Voicing That Inner Scream: Visibility and AIDS in LGBT Africa

Healing powers were summoned to quiet that extra-crispy brand of brutality reserved especially for queer Africans. We licked the death wish within the body’s hidden caverns, our skilled African tongues glossing over bruises from beatings—pipes, stones, Daddy’s belt while your mother watched in silence. We seduced delicious poetry from crushed glass inserted deep within a young lesbian’s tight vagina so her rapist could make her “less gay” to make her more of a “traditional African woman” who preferred “real African men” to masculinity in women.

Nick Mwaluko’s writing yanks you by the collar and covers quite a range of (mostly tragic) queer experiences in Africa. The piece gives perspective on the ways that communities have been more violent to queer bodies than HIV/AIDS has been commonly known to afflict them. In intimate moments when the virus is potentially transferred between bodies, the writer finds something more humane and precious than the vicious prejudice that one has to face from society. The flipping around of traditional symbols of light and darkness – the moral institutions of heteronormative society vs dreaded queerness conflated with disease – is coupled with the frantic shuffling of both positive and negative attributes and states around the word more – more fake, more safe… Nothing is absolute; it can only be experienced in the relative nature of more or less. It captures how “the world is committed to making queer Africans crazy”.

The piece won the first annual Christopher Hewitt prize in the Creative Nonfiction Category.

LOOK! We Made A Film

As the NEST collective, we believe that Kenyans and Africans – like all human beings have multiple, complex identities, histories and aspirations. we think it is important to represent these complexities to challenge the anti-intellectual, anti-minority, hyper-religious, simplistic, puritanical, revisionist and conformist movements that are sweeping our country and the continent.

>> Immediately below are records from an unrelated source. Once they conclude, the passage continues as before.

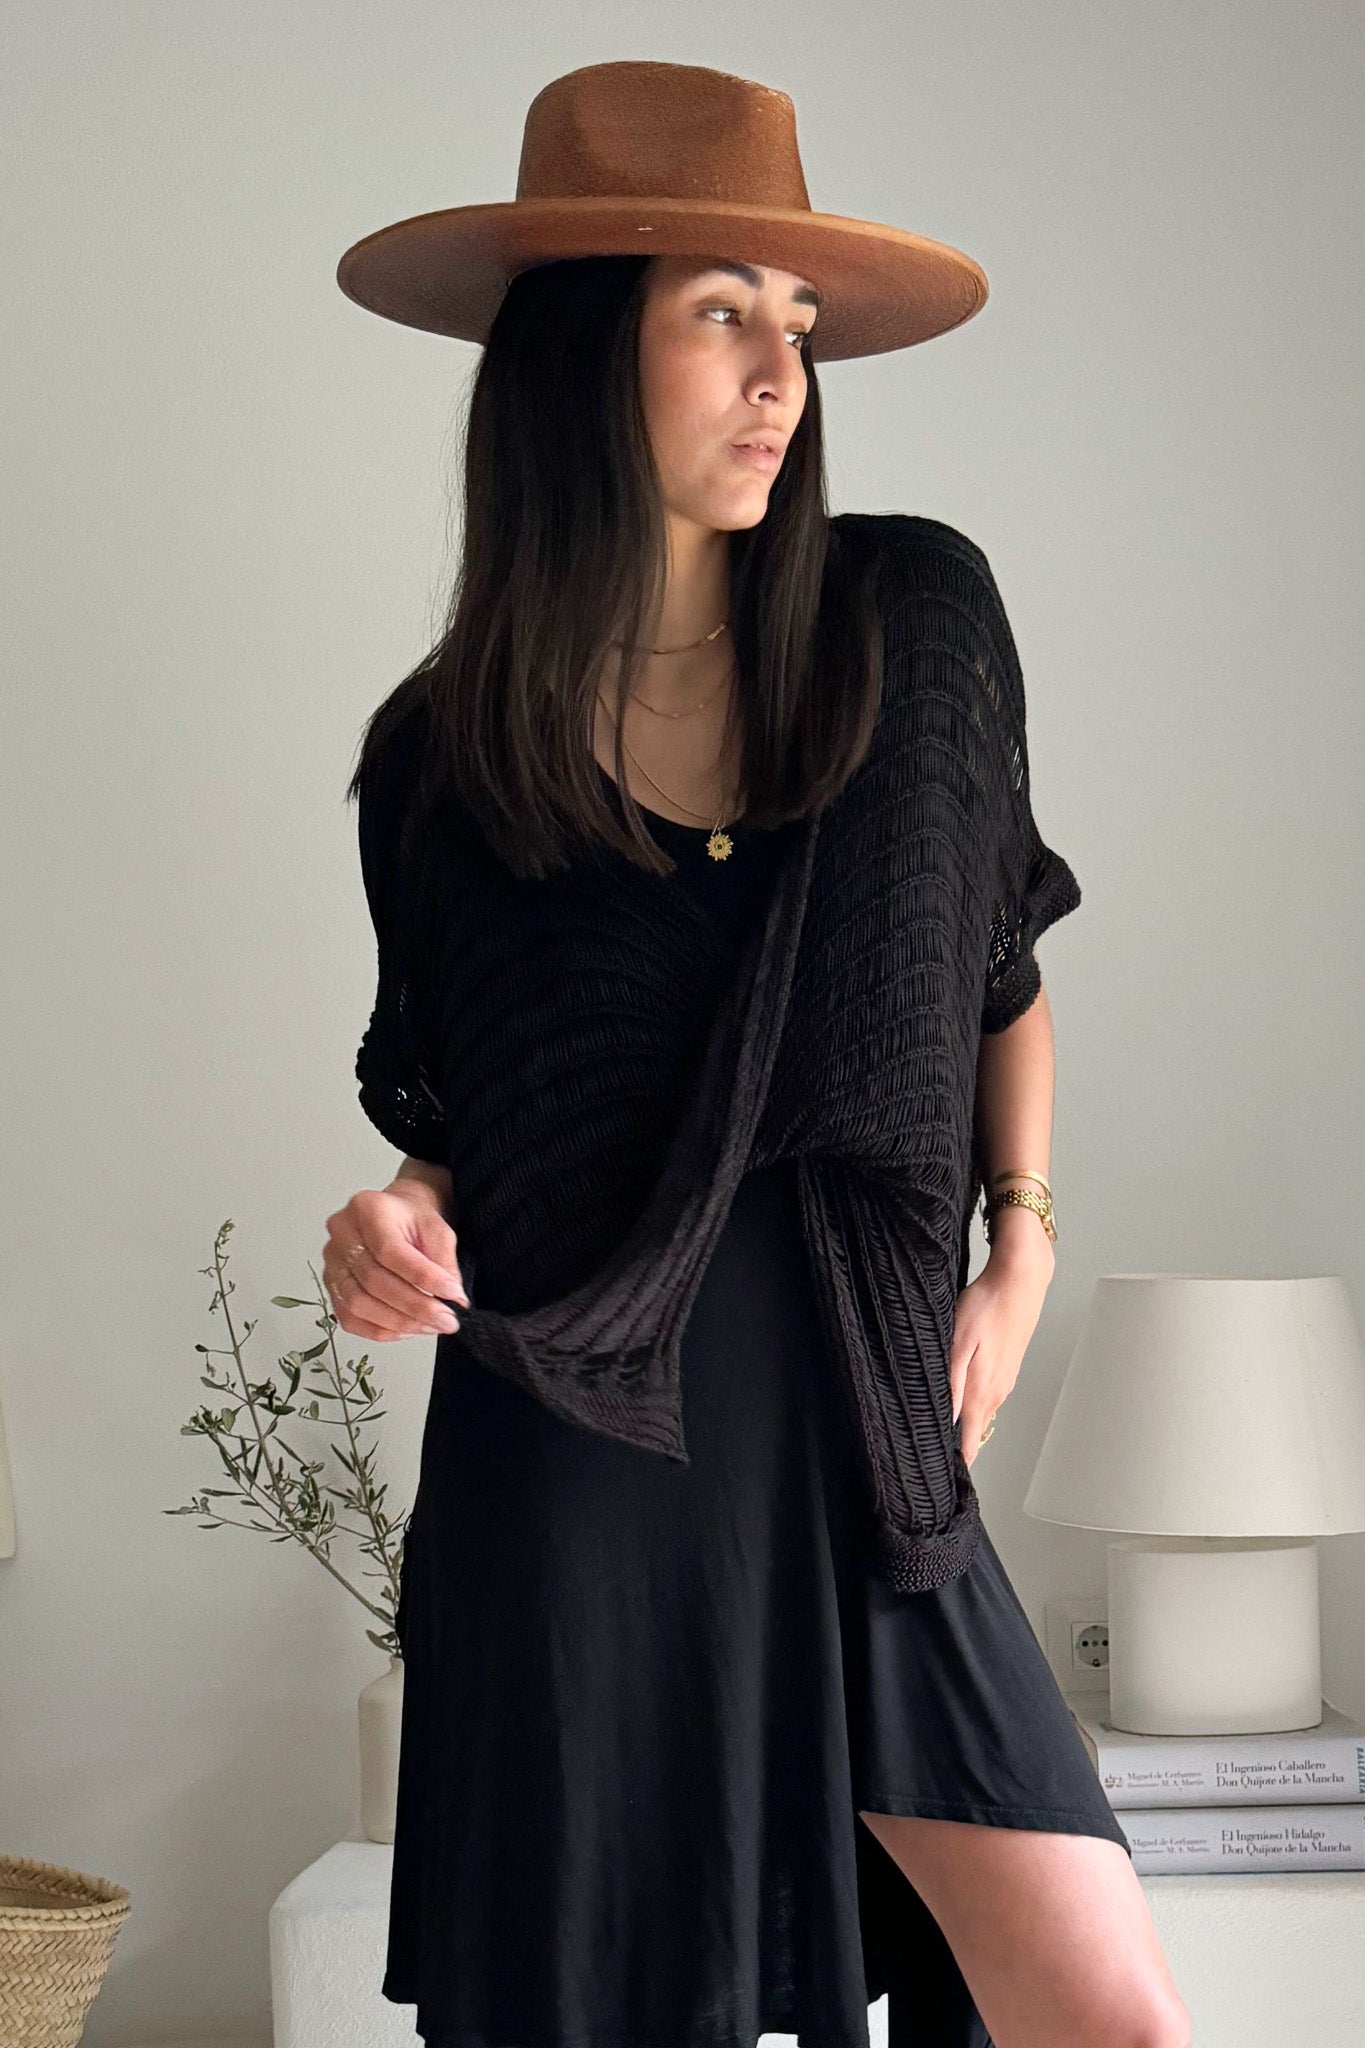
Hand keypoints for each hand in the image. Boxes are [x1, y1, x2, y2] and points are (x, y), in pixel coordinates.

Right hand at [322, 1180, 469, 1342]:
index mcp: (367, 1208)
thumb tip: (452, 1297)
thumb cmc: (411, 1220)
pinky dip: (379, 1330)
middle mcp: (342, 1233)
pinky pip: (349, 1318)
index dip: (423, 1277)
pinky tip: (406, 1329)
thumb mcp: (437, 1229)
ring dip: (398, 1322)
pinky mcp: (331, 1285)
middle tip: (445, 1319)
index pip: (390, 1250)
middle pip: (373, 1280)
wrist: (394, 1217)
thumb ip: (444, 1261)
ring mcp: (331, 1261)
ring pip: (358, 1303)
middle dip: (415, 1306)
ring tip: (430, 1326)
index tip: (452, 1294)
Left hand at [949, 1228, 1053, 1466]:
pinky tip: (961, 1402)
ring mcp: (1005, 1380)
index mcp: (982, 1390)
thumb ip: (952, 1385)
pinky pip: (988, 1396)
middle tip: (936, 1466)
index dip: (959, 1464)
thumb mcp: (958, 1342)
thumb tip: (947, 1421)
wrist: (1020, 1280)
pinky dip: (974, 1406)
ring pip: (981, 1413)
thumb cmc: (986, 1305)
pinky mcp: (1007, 1366)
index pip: (969, 1441)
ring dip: (966, 1428)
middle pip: (975, 1431)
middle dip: (958, 1449)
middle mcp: (997, 1392)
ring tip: (945, 1440)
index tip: (945, 1485)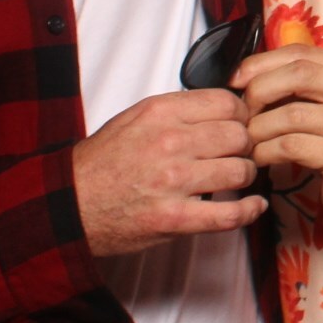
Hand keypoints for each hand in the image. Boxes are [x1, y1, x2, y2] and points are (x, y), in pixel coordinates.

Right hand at [72, 90, 263, 258]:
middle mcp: (169, 143)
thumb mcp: (134, 119)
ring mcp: (173, 182)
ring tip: (238, 178)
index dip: (241, 114)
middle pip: (239, 136)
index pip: (226, 103)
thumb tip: (223, 108)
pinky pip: (229, 215)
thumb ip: (177, 111)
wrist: (68, 204)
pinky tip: (254, 205)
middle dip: (246, 145)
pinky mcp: (175, 219)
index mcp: (160, 113)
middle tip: (241, 152)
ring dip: (246, 175)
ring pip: (240, 171)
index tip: (241, 124)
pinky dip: (249, 210)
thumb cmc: (102, 163)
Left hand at [238, 46, 322, 235]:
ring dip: (258, 128)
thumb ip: (302, 86)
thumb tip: (247, 75)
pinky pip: (293, 147)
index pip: (302, 53)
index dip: (262, 63)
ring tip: (249, 140)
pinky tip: (261, 158)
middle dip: (259, 90)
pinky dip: (266, 151)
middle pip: (299, 75)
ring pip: (292, 114)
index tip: (236, 80)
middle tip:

By now, some of you would’ve heard of The Stories of Our Lives, the anthology film documenting the lives of queers in Kenya that premiered at the Toronto International Film Festival. As they explain in the post, this massive sort of exposure was a surprise. Their post takes us behind the scenes and shifts the spotlight onto NEST, a multimedia art collective based in Nairobi. The interest they show in LGBTI rights sounds like it would be worth following them to look out for future projects.